Extracted text:

..............................

RalfG commented 4 years ago

To update this issue:

All metadata is listed in the following document https://docs.google.com/document/d/1rN5DJSowp2micxlwJQlPxlv39ZiaLEfv/edit.

When editing, ALWAYS make sure you are using the "Suggesting" mode. To activate this click on View > Mode > Suggesting.

sneumann commented 4 years ago

Hi, can you open the Document in "Comment" Mode for all with the link ? That should allow "Suggest mode" editing. And or respond to the "request permission" notification I sent ?

Thanks, Yours, Steffen


Von: Ralf Gabriels notifications@github.com Gesendet: Montag, 18. November 2019 11:10 An: HUPO-PSI/SpectralLibraryFormat Cc: Neumann, Steffen; Mention Betreff: Re: [HUPO-PSI/SpectralLibraryFormat] We need to capture the metadata around the Spectral library (#7)

To update this issue:

All metadata is listed in the following document https://docs.google.com/document/d/1rN5DJSowp2micxlwJQlPxlv39ZiaLEfv/edit.

When editing, ALWAYS make sure you are using the "Suggesting" mode. To activate this click on View > Mode > Suggesting.

— You are receiving this because you were mentioned. Reply to this email directly, view it on GitHubhttps://github.com/HUPO-PSI/SpectralLibraryFormat/issues/7?email_source=notifications&email_token=AABPWOKFY33KLE4PUDS7ESLQUJS3DA5CNFSM4E3R3OC2YY3PNVWWK3TUL52HS4DFVREXG43VMVBW63LNMVXHJKTDN5WW2ZLOORPWSZGOEEJ5GSQ#issuecomment-554947402, or unsubscribehttps://github.com/notifications/unsubscribe-auth/AABPWOJMHC6XIHIMDOWXZT3QUJS3DANCNFSM4E3R3OCQ.

edeutsch commented 4 years ago

Switched document to all with link can suggest, as requested.

edeutsch commented 9 months ago

Newer document: https://docs.google.com/document/d/1o11m7grfHvMzfbTozvDY0twJ1g2dzk6I/edit

But @RalfG is working on a system to encode this in JSON. See ongoing work in https://github.com/HUPO-PSI/mzSpecLib/pull/73

Next when we have @RalfG on the Friday call, we should spend some time with this table of information.

..............................

Exercise instructions:
1. According to the metadata thread, which mode should always be used when editing the document?
2. Write out the metadata thread word for word from "edeutsch commented 4" to "table of information.".

..............................

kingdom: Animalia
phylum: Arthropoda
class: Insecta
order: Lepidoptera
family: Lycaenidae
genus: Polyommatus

..............................

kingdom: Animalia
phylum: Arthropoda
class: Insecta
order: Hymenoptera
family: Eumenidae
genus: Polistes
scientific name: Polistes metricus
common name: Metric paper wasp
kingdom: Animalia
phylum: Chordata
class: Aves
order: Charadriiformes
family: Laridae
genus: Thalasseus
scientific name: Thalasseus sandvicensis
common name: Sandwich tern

..............................

Responses to the exercise:
1. The "Suggesting" mode.

2.
edeutsch commented 4 years ago

Switched document to all with link can suggest, as requested.

edeutsch commented 9 months ago

Newer document: https://docs.google.com/document/d/1o11m7grfHvMzfbTozvDY0twJ1g2dzk6I/edit

But @RalfG is working on a system to encode this in JSON. See ongoing work in https://github.com/HUPO-PSI/mzSpecLib/pull/73

Next when we have @RalfG on the Friday call, we should spend some time with this table of information.